• **Records to process**:
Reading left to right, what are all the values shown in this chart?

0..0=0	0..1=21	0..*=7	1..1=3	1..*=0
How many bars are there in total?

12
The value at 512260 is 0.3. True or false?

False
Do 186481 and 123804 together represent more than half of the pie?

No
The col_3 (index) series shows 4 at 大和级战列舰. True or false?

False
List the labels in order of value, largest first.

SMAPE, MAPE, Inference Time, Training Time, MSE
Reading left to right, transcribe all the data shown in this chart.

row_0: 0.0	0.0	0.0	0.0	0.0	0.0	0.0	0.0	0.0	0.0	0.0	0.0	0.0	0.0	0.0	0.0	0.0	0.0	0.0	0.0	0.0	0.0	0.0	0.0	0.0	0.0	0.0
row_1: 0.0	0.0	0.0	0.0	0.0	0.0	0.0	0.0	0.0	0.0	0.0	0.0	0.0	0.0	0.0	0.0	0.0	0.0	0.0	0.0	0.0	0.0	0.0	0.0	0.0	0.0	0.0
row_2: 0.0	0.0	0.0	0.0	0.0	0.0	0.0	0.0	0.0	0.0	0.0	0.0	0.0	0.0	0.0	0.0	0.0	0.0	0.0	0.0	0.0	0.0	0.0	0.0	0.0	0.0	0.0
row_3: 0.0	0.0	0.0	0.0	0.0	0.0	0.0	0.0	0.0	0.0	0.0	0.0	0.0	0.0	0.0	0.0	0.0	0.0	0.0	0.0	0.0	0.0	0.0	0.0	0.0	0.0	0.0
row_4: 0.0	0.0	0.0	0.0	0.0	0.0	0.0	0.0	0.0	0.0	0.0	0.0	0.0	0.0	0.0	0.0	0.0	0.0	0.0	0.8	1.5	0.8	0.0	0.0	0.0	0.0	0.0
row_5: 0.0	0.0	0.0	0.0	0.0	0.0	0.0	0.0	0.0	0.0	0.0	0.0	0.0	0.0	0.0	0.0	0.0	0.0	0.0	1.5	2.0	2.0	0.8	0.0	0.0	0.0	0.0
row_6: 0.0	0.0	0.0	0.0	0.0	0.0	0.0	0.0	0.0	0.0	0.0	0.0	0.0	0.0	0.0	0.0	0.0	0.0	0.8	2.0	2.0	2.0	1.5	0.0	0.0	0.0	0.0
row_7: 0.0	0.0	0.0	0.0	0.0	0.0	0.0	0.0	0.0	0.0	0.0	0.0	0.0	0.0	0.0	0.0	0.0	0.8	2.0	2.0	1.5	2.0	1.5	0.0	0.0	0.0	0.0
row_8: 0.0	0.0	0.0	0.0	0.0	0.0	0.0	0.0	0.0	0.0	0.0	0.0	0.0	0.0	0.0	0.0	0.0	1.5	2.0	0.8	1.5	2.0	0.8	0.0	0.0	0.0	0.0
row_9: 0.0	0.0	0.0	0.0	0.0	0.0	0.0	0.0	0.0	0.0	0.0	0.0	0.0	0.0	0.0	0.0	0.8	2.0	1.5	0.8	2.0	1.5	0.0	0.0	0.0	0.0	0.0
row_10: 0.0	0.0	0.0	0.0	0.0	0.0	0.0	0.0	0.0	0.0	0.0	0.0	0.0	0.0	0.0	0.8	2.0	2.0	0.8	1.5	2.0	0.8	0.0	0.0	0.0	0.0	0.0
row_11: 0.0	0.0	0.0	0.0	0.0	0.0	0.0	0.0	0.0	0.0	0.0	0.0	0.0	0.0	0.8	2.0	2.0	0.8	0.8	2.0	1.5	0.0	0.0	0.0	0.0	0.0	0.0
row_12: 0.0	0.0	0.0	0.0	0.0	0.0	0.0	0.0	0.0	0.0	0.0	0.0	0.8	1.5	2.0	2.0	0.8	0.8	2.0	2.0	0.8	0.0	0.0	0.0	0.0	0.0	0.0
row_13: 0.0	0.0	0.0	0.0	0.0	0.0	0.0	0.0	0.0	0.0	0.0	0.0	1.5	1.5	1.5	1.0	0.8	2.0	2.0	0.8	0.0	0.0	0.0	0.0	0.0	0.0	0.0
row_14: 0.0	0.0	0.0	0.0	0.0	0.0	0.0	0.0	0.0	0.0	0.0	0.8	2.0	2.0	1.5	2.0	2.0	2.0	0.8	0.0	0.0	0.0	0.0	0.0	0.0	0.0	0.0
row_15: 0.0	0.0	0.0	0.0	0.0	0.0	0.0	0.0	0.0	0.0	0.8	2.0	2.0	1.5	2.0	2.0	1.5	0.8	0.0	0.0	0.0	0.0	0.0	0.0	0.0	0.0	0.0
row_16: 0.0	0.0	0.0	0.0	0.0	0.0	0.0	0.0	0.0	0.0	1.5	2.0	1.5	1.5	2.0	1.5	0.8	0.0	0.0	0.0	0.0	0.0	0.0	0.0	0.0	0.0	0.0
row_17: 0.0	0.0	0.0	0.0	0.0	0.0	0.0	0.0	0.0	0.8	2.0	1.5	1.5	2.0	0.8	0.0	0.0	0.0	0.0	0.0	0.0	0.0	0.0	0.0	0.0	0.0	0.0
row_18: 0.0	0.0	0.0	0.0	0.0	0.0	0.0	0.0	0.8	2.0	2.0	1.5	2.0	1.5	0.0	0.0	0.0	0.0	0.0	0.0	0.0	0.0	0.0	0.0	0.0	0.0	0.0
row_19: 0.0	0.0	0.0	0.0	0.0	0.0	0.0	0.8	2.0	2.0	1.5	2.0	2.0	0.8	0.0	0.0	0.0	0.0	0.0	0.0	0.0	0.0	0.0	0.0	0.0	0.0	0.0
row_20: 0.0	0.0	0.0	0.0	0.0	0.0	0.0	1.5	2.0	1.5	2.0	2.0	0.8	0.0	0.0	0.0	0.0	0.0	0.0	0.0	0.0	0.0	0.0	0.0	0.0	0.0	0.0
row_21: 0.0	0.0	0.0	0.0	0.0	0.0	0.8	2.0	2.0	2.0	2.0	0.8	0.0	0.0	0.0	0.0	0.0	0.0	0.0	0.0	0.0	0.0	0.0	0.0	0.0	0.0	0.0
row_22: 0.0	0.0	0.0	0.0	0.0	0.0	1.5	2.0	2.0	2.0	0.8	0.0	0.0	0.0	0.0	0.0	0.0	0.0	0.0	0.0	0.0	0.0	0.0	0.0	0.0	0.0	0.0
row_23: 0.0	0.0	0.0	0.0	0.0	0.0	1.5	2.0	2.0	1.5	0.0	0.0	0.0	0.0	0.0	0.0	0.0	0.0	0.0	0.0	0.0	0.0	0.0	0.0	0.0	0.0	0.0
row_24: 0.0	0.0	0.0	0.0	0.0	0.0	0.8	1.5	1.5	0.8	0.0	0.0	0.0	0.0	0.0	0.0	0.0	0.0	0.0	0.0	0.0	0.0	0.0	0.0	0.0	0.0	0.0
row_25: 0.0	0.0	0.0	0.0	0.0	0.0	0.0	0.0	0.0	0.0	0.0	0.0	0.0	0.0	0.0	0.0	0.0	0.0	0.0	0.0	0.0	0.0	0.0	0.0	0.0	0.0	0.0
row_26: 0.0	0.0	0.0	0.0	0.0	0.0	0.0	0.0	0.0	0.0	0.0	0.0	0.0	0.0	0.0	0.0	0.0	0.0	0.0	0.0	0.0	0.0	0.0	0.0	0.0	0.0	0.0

• **Task to carry out**: Set down all of the rows above again, word for word, with nothing added, dropped, or changed.

• **Result below**:
Reading left to right, what are all the values shown in this chart?

0..0=0	0..1=21	0..*=7	1..1=3	1..*=0
How many bars are there in total?

12
The value at 512260 is 0.3. True or false?

False
Do 186481 and 123804 together represent more than half of the pie?

No
The col_3 (index) series shows 4 at 大和级战列舰. True or false?

False
List the labels in order of value, largest first.

SMAPE, MAPE, Inference Time, Training Time, MSE
Reading left to right, transcribe all the data shown in this chart.

row_0: 0.0	0.0	0.0	0.0	0.0	0.0	0.0	0.0	0.0	0.0	0.0	0.0	0.0	0.0	0.0	0.0	0.0	0.0	0.0	0.0	0.0	0.0	0.0	0.0	0.0	0.0	0.0
row_1: 0.0	0.0	0.0	0.0	0.0	0.0	0.0	0.0	0.0	0.0	0.0	0.0	0.0	0.0	0.0	0.0	0.0	0.0	0.0	0.0	0.0	0.0	0.0	0.0	0.0	0.0	0.0
row_2: 0.0	0.0	0.0	0.0	0.0	0.0	0.0	0.0	0.0	0.0	0.0	0.0	0.0	0.0	0.0	0.0	0.0	0.0	0.0	0.0	0.0	0.0	0.0	0.0	0.0	0.0	0.0
row_3: 0.0	0.0	0.0	0.0	0.0	0.0	0.0	0.0	0.0	0.0	0.0	0.0	0.0	0.0	0.0	0.0	0.0	0.0	0.0	0.0	0.0	0.0	0.0	0.0	0.0	0.0	0.0
row_4: 0.0	0.0	0.0	0.0	0.0	0.0	0.0	0.0	0.0	0.0	0.0	0.0	0.0	0.0	0.0	0.0	0.0	0.0	0.0	0.8	1.5	0.8	0.0	0.0	0.0	0.0	0.0
row_5: 0.0	0.0	0.0	0.0	0.0	0.0	0.0	0.0	0.0	0.0	0.0	0.0	0.0	0.0	0.0	0.0	0.0	0.0	0.0	1.5	2.0	2.0	0.8	0.0	0.0	0.0	0.0
row_6: 0.0	0.0	0.0	0.0	0.0	0.0	0.0	0.0	0.0	0.0	0.0	0.0	0.0	0.0	0.0	0.0	0.0	0.0	0.8	2.0	2.0	2.0	1.5	0.0	0.0	0.0	0.0
row_7: 0.0	0.0	0.0	0.0	0.0	0.0	0.0	0.0	0.0	0.0	0.0	0.0	0.0	0.0	0.0	0.0	0.0	0.8	2.0	2.0	1.5	2.0	1.5	0.0	0.0	0.0	0.0
row_8: 0.0	0.0	0.0	0.0	0.0	0.0	0.0	0.0	0.0	0.0	0.0	0.0	0.0	0.0	0.0	0.0	0.0	1.5	2.0	0.8	1.5	2.0	0.8	0.0	0.0	0.0	0.0
row_9: 0.0	0.0	0.0	0.0	0.0	0.0	0.0	0.0	0.0	0.0	0.0	0.0	0.0	0.0	0.0	0.0	0.8	2.0	1.5	0.8	2.0	1.5	0.0	0.0	0.0	0.0	0.0
row_10: 0.0	0.0	0.0	0.0	0.0	0.0	0.0	0.0	0.0	0.0	0.0	0.0	0.0	0.0	0.0	0.8	2.0	2.0	0.8	1.5	2.0	0.8	0.0	0.0	0.0	0.0	0.0
row_11: 0.0	0.0	0.0	0.0	0.0	0.0	0.0	0.0	0.0	0.0	0.0	0.0	0.0	0.0	0.8	2.0	2.0	0.8	0.8	2.0	1.5	0.0	0.0	0.0	0.0	0.0	0.0
row_12: 0.0	0.0	0.0	0.0	0.0	0.0	0.0	0.0	0.0	0.0	0.0	0.0	0.8	1.5	2.0	2.0	0.8	0.8	2.0	2.0	0.8	0.0	0.0	0.0	0.0	0.0	0.0
row_13: 0.0	0.0	0.0	0.0	0.0	0.0	0.0	0.0	0.0	0.0	0.0	0.0	1.5	1.5	1.5	1.0	0.8	2.0	2.0	0.8	0.0	0.0	0.0	0.0	0.0	0.0	0.0
row_14: 0.0	0.0	0.0	0.0	0.0	0.0	0.0	0.0	0.0	0.0	0.0	0.8	2.0	2.0	1.5	2.0	2.0	2.0	0.8	0.0	0.0	0.0	0.0	0.0	0.0	0.0	0.0
row_15: 0.0	0.0	0.0	0.0	0.0	0.0	0.0	0.0	0.0	0.0	0.8	2.0	2.0	1.5	2.0	2.0	1.5	0.8	0.0	0.0	0.0	0.0	0.0	0.0	0.0	0.0	0.0
row_16: 0.0	0.0	0.0	0.0	0.0	0.0	0.0	0.0	0.0	0.0	1.5	2.0	1.5	1.5	2.0	1.5	0.8	0.0	0.0	0.0	0.0	0.0	0.0	0.0	0.0	0.0	0.0
row_17: 0.0	0.0	0.0	0.0	0.0	0.0	0.0	0.0	0.0	0.8	2.0	1.5	1.5	2.0	0.8	0.0	0.0	0.0	0.0	0.0	0.0	0.0	0.0	0.0	0.0	0.0	0.0
row_18: 0.0	0.0	0.0	0.0	0.0	0.0	0.0	0.0	0.8	2.0	2.0	1.5	2.0	1.5	0.0	0.0	0.0	0.0	0.0	0.0	0.0	0.0	0.0	0.0	0.0	0.0	0.0
row_19: 0.0	0.0	0.0	0.0	0.0	0.0	0.0	0.8	2.0	2.0	1.5	2.0	2.0	0.8	0.0	0.0	0.0	0.0	0.0	0.0	0.0	0.0	0.0	0.0	0.0	0.0	0.0
row_20: 0.0	0.0	0.0	0.0	0.0	0.0	0.0	1.5	2.0	1.5	2.0	2.0	0.8	0.0	0.0	0.0	0.0	0.0	0.0	0.0	0.0	0.0	0.0	0.0	0.0	0.0	0.0
row_21: 0.0	0.0	0.0	0.0	0.0	0.0	0.8	2.0	2.0	2.0	2.0	0.8	0.0	0.0	0.0	0.0	0.0	0.0	0.0	0.0	0.0	0.0	0.0	0.0	0.0	0.0	0.0
row_22: 0.0	0.0	0.0	0.0	0.0	0.0	1.5	2.0	2.0	2.0	0.8	0.0	0.0	0.0	0.0	0.0	0.0	0.0	0.0	0.0	0.0	0.0	0.0	0.0	0.0	0.0	0.0
row_23: 0.0	0.0	0.0	0.0	0.0	0.0	1.5	2.0	2.0	1.5	0.0	0.0	0.0	0.0	0.0	0.0	0.0	0.0	0.0	0.0	0.0	0.0	0.0	0.0	0.0	0.0	0.0
row_24: 0.0	0.0	0.0	0.0	0.0	0.0	0.8	1.5	1.5	0.8	0.0	0.0	0.0	0.0	0.0	0.0	0.0	0.0	0.0	0.0	0.0	0.0	0.0	0.0	0.0	0.0	0.0
row_25: 0.0	0.0	0.0	0.0	0.0	0.0	0.0	0.0	0.0	0.0	0.0	0.0	0.0	0.0	0.0	0.0	0.0	0.0	0.0	0.0	0.0	0.0	0.0	0.0	0.0	0.0	0.0
row_26: 0.0	0.0	0.0	0.0	0.0	0.0	0.0	0.0	0.0	0.0	0.0	0.0	0.0	0.0	0.0	0.0	0.0	0.0	0.0	0.0	0.0	0.0	0.0	0.0	0.0	0.0	0.0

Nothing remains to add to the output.